◆ EXERCISE 1
In the forum thread on fusion core lighting, rewrite the paragraph beginning "T.R., the first fusion core lighting set" more briefly, keeping its main facts.

══ TEXT EXCERPT

I tried 'Darian' in Michaels search box; no matches.


----------



## toyroy (Jul 17, 2005)

Mark McGovern[font=Book Antiqua said:


> ...you'll also need to figure out where you're going to stow the four battery packs for the lights, and how you're going to turn them all on and off conveniently. Each battery pack takes four batteries...[/font]


The light sets I've seen lately(ebeigh and elsewhere, under "LED string lights") use three batteries, and several sets can be powered by one battery pack. Also, some have 12 LEDs per string.

However, I still believe the best option is the Lemax set I mentioned before.


----------



## toyroy (Jul 17, 2005)

toyroy said:


> I can't find shirt lights, but there is an alternative. Lemax #54386 "36 Mini Light Set, Clear Color", $5 retail, uses two AA batteries, and also has a 3V jack for external power. The chaser has a thumbwheel speed control. These are small LEDs which will easily fit the PL J2 fusion core.
> 
> I bought the similar #54385 red and green set at a local store at Xmas, so I know they will do the job, but I haven't scored one of the clear sets, yet.


OK, I emailed a vendor to ask about the Lemax clear set. If the shipping is reasonable, I'll get one, and report back. Now, I have to track down my PL fusion core...


----------



## Mark McGovern (Apr 25, 1999)

toyroy said:


> ...Now, another idea, for the fusion core lights: use a motor-driven rotor, with six clear LEDs. Get the motor and gear from a 99-Cent store toy, or gadget, and the LEDs from a Xmas string. That solution will come in WAY under $50. And, that is essentially the way they did it, on the original hero prop.


T.R., the first fusion core lighting set that Lunar Models made for their 1/35 scale _Jupiter II _used a motor that spun a resin armature that had a red LED at one end and a green LED at the other. The LEDs were powered through the use of slip rings - washers that were wired to the positive and negative ends of the circuit. Wire brushes stayed in contact with the slip rings to keep the LEDs powered as the armature spun.

It was very difficult to get the motor centered in the bottom of the lower hull (no templates were provided, and the instructions were, to say the least, sparse), get the resin armature aligned so that it would spin *perfectly* level within the fusion core, and keep the wire brushes centered on the slip rings. Any little deviation would throw the whole thing off. When I saw the preassembled LED fusion core lighting unit, I fell down on my knees.

I'm not trying to sell these lighting sets. I'm merely trying to point out that they are worth the expense in terms of simplicity and reliability over anything an average modeler might try to cobble together. These things are manufactured by people who know what they're doing. When I considered the time and trouble it would have taken me to come up with something comparable, that _might _have worked, I decided that the price for the lighting sets was well worth the aggravation I didn't put myself through.

════

◆ EXERCISE 2
Set down every line of the records below verbatim, leaving the pictures out.

══ INPUT RECORDS

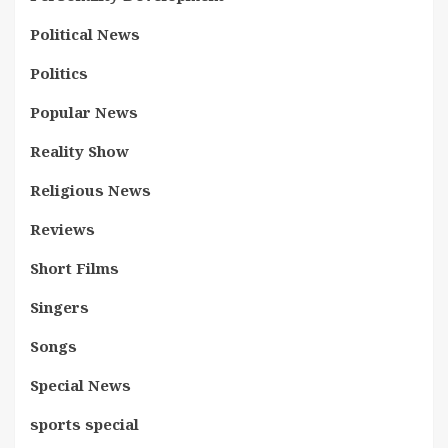
Political News
Politics
Popular News
Reality Show
Religious News
Reviews
Short Films
Singers
Songs
Special News
sports special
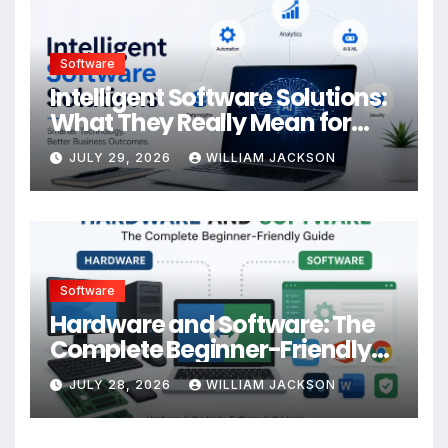
Software
Intelligent Software Solutions:
What They Really Mean for
Your Business
JULY 29, 2026
WILLIAM JACKSON
Software
Hardware and Software: The
Complete Beginner-Friendly
Guide
JULY 28, 2026
WILLIAM JACKSON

════

◆ OUTPUT 1
Lunar Models' first fusion core lighting set for its 1/35 scale Jupiter II used a motor to spin a resin armature with a red LED at one end and a green LED at the other. The LEDs drew power through slip rings, which were washers wired to the circuit's positive and negative ends. Wire brushes stayed in contact with the rings as the armature spun.

◆ OUTPUT 2
Political News
Politics
Popular News
Reality Show
Religious News
Reviews
Short Films
Singers
Songs
Special News
sports special
Software
Intelligent Software Solutions:
What They Really Mean for
Your Business
JULY 29, 2026
WILLIAM JACKSON
Software
Hardware and Software: The
Complete Beginner-Friendly
Guide
JULY 28, 2026
WILLIAM JACKSON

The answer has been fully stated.